Of a different category, but still almost impossible to deal with was the temptation by policy-makers to support the Arab spring after one of the dictators had been removed by Bush. You now have a Middle East and Northern Africa totally fractured. Added to this were naive attempts under Secretary Clinton’s stewardship to take advantage of popular uprising in Ukraine and whiff of talk Ukraine might move toward membership in the EU. Obviously this was enough to justify Putin’s awakening from hibernation.


We need a much more realistic assessment of the world than the illusion of superpower resulting from the aftermath of World War II. To paraphrase Lincoln, we cannot control events abroad, they have returned to control our markets today.

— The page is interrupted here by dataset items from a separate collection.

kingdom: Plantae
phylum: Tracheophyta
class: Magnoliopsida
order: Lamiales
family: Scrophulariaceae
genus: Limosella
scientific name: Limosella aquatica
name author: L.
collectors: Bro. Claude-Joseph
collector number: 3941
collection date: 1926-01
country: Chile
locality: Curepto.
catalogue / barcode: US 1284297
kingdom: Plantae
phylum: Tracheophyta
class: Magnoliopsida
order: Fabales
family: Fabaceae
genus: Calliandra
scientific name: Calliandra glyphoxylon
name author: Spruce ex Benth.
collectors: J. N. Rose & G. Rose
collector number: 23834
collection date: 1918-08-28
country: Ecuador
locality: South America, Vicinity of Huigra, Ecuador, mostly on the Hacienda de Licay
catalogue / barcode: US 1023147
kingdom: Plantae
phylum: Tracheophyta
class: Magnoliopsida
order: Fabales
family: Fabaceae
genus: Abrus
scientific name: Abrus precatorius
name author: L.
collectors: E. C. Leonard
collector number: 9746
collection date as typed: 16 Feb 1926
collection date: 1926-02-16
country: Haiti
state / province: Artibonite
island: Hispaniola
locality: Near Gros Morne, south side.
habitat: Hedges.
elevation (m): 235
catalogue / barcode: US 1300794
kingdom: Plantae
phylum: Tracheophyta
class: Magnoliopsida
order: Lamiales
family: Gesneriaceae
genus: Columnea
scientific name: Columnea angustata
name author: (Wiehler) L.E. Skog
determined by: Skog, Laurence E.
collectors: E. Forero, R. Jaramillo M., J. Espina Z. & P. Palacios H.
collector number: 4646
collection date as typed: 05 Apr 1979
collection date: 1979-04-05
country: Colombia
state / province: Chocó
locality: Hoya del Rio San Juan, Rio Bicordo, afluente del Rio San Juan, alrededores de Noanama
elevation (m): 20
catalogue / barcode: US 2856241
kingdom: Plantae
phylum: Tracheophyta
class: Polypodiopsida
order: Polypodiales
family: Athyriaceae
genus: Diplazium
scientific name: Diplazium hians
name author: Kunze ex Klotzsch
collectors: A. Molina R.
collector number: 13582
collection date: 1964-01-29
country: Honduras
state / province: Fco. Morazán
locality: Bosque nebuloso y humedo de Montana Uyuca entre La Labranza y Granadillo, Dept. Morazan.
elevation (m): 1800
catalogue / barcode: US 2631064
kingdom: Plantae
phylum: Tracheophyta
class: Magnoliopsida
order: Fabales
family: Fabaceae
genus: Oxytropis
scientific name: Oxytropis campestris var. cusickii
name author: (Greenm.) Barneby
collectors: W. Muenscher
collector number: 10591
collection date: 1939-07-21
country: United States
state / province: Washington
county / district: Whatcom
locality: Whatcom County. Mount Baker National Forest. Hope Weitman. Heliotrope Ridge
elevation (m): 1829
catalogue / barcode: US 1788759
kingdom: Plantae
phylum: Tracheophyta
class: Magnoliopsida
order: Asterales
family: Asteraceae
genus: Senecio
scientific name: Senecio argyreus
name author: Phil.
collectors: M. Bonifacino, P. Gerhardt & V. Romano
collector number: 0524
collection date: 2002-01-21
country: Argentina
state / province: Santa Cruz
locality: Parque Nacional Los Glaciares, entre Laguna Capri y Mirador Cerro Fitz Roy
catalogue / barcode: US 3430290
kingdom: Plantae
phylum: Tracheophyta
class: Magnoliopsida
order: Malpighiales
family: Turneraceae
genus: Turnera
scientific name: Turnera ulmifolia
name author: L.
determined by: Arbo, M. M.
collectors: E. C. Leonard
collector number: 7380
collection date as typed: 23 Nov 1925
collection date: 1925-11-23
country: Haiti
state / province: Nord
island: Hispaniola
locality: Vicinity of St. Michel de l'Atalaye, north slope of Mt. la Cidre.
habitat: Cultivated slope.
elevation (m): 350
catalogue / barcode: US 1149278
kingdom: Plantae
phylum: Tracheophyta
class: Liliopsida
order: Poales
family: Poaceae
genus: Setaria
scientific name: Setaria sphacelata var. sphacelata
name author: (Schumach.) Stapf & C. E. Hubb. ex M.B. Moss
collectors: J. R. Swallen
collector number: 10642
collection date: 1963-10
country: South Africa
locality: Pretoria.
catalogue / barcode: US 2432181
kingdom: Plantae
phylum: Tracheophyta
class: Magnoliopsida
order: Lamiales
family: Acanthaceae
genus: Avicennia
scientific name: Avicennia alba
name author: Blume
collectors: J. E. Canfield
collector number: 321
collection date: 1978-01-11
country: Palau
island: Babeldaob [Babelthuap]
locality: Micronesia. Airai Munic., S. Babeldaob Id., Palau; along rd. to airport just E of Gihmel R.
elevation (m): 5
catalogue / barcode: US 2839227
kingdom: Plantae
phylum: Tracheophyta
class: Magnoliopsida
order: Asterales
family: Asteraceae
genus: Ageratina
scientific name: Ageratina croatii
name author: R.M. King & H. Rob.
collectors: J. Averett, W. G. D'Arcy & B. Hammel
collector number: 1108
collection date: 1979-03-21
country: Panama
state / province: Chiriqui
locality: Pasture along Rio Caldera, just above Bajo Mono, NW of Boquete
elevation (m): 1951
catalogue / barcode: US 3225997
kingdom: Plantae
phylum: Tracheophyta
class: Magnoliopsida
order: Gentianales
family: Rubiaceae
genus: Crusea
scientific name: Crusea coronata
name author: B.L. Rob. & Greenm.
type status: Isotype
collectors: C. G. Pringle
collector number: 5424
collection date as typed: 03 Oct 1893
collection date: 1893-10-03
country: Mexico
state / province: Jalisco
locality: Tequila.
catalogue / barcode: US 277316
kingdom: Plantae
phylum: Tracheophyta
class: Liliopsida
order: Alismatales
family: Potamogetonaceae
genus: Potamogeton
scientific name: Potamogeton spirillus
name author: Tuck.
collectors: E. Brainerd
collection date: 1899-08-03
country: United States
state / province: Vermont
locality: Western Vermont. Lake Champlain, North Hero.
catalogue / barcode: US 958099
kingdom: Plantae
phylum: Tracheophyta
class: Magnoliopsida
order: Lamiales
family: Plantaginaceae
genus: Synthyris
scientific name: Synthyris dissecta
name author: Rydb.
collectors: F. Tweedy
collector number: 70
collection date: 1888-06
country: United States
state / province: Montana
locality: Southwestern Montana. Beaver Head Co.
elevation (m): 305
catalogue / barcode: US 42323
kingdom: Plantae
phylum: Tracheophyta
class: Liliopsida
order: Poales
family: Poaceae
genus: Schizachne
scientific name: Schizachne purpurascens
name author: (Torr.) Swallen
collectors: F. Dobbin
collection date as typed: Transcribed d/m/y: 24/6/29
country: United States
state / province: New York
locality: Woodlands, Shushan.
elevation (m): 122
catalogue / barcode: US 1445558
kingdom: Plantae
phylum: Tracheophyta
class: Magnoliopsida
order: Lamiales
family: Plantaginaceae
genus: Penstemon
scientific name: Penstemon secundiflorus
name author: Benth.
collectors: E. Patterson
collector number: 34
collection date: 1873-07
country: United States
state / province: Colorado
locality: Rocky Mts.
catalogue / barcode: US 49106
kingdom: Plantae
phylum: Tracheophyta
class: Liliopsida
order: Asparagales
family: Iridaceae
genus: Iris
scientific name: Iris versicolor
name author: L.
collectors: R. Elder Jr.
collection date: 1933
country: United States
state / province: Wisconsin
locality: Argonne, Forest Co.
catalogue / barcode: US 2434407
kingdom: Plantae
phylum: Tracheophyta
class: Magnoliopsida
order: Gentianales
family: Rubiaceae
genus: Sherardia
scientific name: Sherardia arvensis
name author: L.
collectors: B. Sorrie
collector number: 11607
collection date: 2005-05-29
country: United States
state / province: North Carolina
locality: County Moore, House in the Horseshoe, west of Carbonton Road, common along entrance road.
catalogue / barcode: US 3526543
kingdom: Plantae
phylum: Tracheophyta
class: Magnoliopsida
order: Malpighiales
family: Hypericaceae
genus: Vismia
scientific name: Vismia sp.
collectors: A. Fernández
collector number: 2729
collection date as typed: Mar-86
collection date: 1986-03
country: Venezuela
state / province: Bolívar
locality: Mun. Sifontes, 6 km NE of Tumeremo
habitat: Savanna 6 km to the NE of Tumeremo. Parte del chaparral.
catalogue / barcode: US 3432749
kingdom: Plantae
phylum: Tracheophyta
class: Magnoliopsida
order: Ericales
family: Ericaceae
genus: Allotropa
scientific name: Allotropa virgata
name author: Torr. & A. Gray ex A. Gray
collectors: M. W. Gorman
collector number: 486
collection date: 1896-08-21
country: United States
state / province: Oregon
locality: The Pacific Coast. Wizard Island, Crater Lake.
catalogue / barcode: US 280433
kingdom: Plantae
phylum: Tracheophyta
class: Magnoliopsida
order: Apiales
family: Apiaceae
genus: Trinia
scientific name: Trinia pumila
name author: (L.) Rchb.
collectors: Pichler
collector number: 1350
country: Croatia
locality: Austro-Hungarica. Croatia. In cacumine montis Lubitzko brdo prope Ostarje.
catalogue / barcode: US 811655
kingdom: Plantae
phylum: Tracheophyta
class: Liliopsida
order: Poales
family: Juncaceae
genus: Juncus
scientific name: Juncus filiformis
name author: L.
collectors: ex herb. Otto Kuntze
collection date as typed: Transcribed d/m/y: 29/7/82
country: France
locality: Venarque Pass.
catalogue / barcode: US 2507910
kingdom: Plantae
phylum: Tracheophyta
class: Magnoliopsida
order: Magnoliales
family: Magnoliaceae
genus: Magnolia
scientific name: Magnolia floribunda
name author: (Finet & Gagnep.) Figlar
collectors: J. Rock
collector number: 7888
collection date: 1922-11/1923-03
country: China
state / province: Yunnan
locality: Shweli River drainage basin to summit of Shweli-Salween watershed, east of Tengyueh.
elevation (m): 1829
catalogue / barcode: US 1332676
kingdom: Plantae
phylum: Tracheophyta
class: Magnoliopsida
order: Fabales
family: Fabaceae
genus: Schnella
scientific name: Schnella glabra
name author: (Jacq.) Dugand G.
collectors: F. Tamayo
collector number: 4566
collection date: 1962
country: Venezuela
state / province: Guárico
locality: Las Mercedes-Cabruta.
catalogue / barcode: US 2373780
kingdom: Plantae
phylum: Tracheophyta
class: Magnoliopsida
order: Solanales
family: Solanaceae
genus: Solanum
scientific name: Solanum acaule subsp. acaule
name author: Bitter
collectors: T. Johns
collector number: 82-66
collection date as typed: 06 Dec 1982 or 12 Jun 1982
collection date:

Others have rightly identified an earth-wrenching change we are going through, the shift from fossil fuels to conservation and alternative energy sources. Alone that is enough to explain the uncertainty of our future. It is often said, “business does not like uncertainty.” While we often want change, no one really likes uncertainty, although the world is surely boring for those who have it; hence the oft quoted Chinese curse about crisis.


My teachers of U.S. diplomatic history said, the U.S. had almost a perfect record in diplomacy when it was a relatively weak country. To illustrate: the scholar, William Appleton Williams began The Tragedy of American Diplomacy with the Open Door Notes and our foreign adventures.


Our founders knew we had to be smart when dealing with the Big Boys. They knew then, as we must learn now, the Big Boys get into trouble when their ambition exceeds their reach. They took advantage of Britain’s ignorance. ISIS is the direct result of our fumbling hubris.


The even bigger news in the Middle East is the shakiness of the Saudi regime. The conflict between that country and Iran may eventually make today’s oil price concern seem timid, indeed. The Saudis’ support for Wahhabism when translated into Salafism, their failure to diversify the economy, and the tribal orientation of the oil producing areas (Shia) of the country, combined with the regional flirtation with populism, portends eventual collapse. The two Muslim Big Boys in the Middle East need to bury the hatchet as the U.S. and Russia seemed to have. It would be neat if Israel would play middle-man in this truce, but under Netanyahu that is exceedingly unlikely. He’s not driven to seek a sure-fire Nobel Peace Prize.


How do these politics play into the market? Just as they usually do before a war. Thank God the Iranians have been estopped about the bomb for a few years, unless the Republicans take the White House and follow through on electioneering promises. Though off the thread, its time to take politics much more seriously, more than ever after Hiroshima.